▶ [ASSIGNED TASK]:
Put the lines below into a numbered list, starting from the first line of the records and ending with the line that contains "nuance – that". Include both ends, skip blank lines, and leave out the pictures.

▶ [EXTRACTED ENTRIES]:

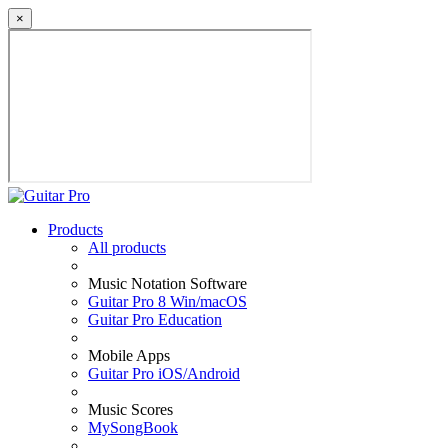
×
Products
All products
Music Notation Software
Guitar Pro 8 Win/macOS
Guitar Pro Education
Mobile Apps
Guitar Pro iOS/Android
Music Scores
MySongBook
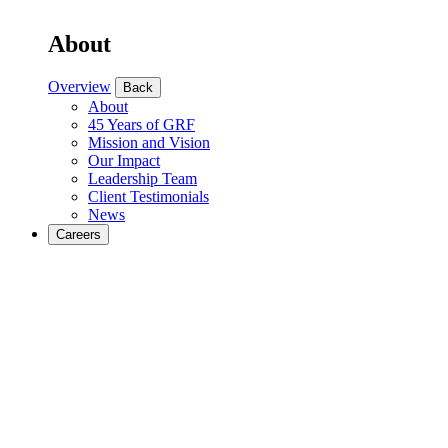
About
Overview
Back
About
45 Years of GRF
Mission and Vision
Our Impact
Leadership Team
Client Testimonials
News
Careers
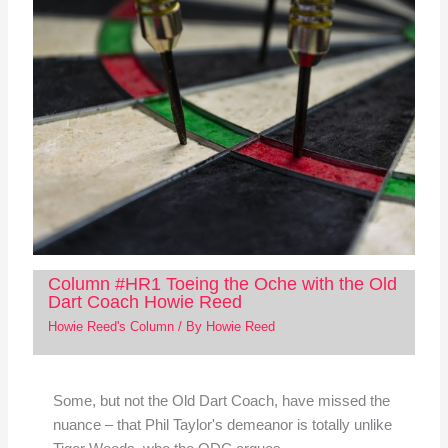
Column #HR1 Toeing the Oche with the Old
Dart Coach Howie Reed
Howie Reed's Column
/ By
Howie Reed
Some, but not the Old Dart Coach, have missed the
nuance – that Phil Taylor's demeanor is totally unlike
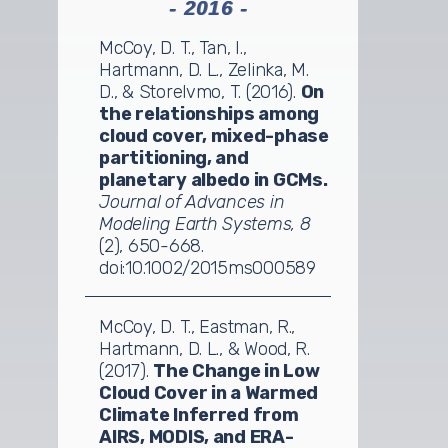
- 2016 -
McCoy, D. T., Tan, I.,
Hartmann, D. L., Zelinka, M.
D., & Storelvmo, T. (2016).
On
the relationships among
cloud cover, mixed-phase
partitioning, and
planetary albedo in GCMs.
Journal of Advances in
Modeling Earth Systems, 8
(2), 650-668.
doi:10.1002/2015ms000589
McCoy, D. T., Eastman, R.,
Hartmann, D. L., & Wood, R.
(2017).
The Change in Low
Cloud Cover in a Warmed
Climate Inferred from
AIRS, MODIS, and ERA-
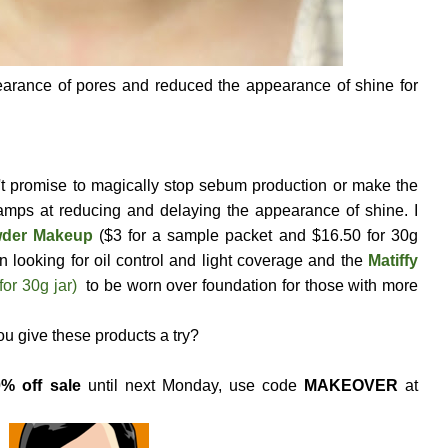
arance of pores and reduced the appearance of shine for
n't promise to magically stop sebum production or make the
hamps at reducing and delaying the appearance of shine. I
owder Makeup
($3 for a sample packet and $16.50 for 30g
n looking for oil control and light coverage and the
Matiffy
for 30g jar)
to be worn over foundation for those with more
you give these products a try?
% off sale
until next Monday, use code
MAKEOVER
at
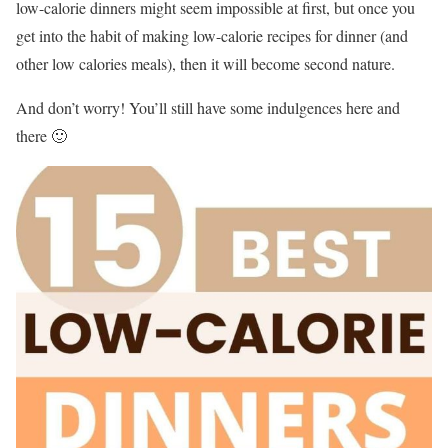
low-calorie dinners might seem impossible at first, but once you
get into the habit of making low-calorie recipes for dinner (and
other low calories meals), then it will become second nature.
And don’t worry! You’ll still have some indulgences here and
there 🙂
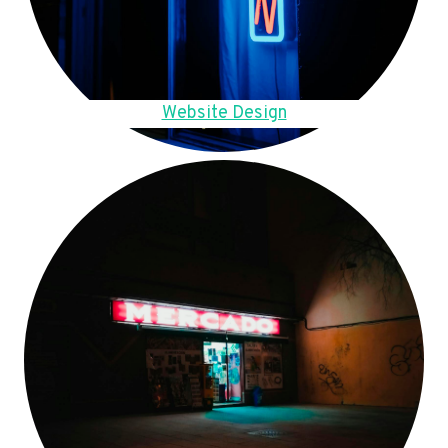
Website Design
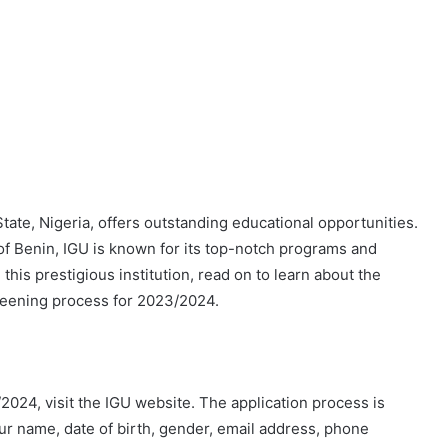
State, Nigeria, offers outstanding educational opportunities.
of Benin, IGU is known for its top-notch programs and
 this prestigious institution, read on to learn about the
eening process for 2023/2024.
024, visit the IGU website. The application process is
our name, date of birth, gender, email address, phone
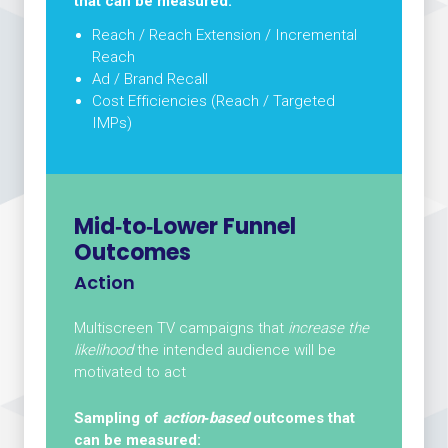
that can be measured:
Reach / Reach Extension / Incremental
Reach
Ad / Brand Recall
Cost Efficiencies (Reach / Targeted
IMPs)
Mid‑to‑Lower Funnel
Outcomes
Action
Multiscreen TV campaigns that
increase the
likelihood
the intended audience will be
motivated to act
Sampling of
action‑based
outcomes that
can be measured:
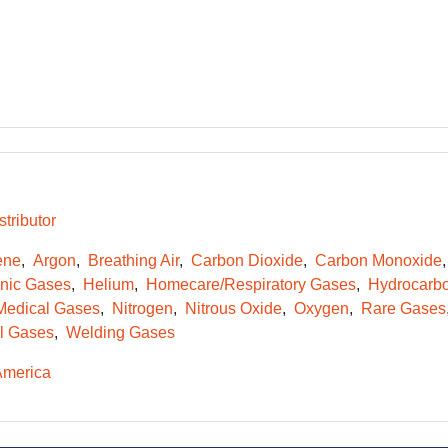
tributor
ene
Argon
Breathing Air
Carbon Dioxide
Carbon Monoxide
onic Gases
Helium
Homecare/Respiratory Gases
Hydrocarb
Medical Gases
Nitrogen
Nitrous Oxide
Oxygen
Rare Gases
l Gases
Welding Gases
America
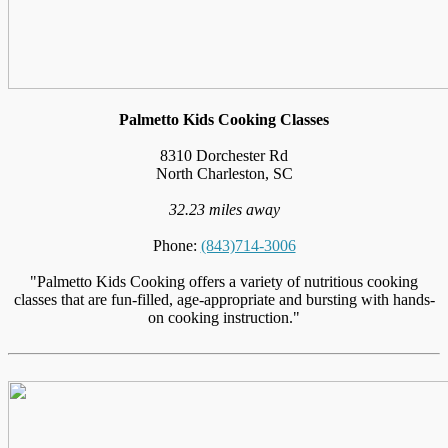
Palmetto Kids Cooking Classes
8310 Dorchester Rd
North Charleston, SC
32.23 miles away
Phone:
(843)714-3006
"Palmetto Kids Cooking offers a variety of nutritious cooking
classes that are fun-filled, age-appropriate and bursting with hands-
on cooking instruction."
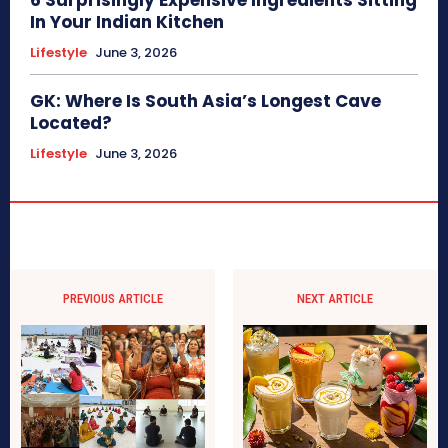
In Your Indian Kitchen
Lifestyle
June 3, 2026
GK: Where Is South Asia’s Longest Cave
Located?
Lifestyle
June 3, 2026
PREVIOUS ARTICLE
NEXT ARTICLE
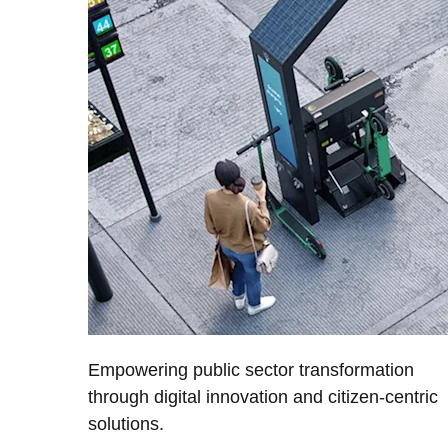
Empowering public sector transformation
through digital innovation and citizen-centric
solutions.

▶ [ANSWER SECTION]:
1. ×
2. Products
3. All products
4. Music Notation Software
5. Guitar Pro 8 Win/macOS
6. Guitar Pro Education
7. Mobile Apps
8. Guitar Pro iOS/Android
9. Music Scores
10. MySongBook
11. About
12. Overview
13. Back
14. About
15. 45 Years of GRF
16. Mission and Vision
17. Our Impact
18. Leadership Team
19. Client Testimonials
20. News
21. Careers
22. Column #HR1 Toeing the Oche with the Old
23. Dart Coach Howie Reed
24. Howie Reed's Column
25. / By
26. Howie Reed
27. Some, but not the Old Dart Coach, have missed the
28. nuance – that Phil Taylor's demeanor is totally unlike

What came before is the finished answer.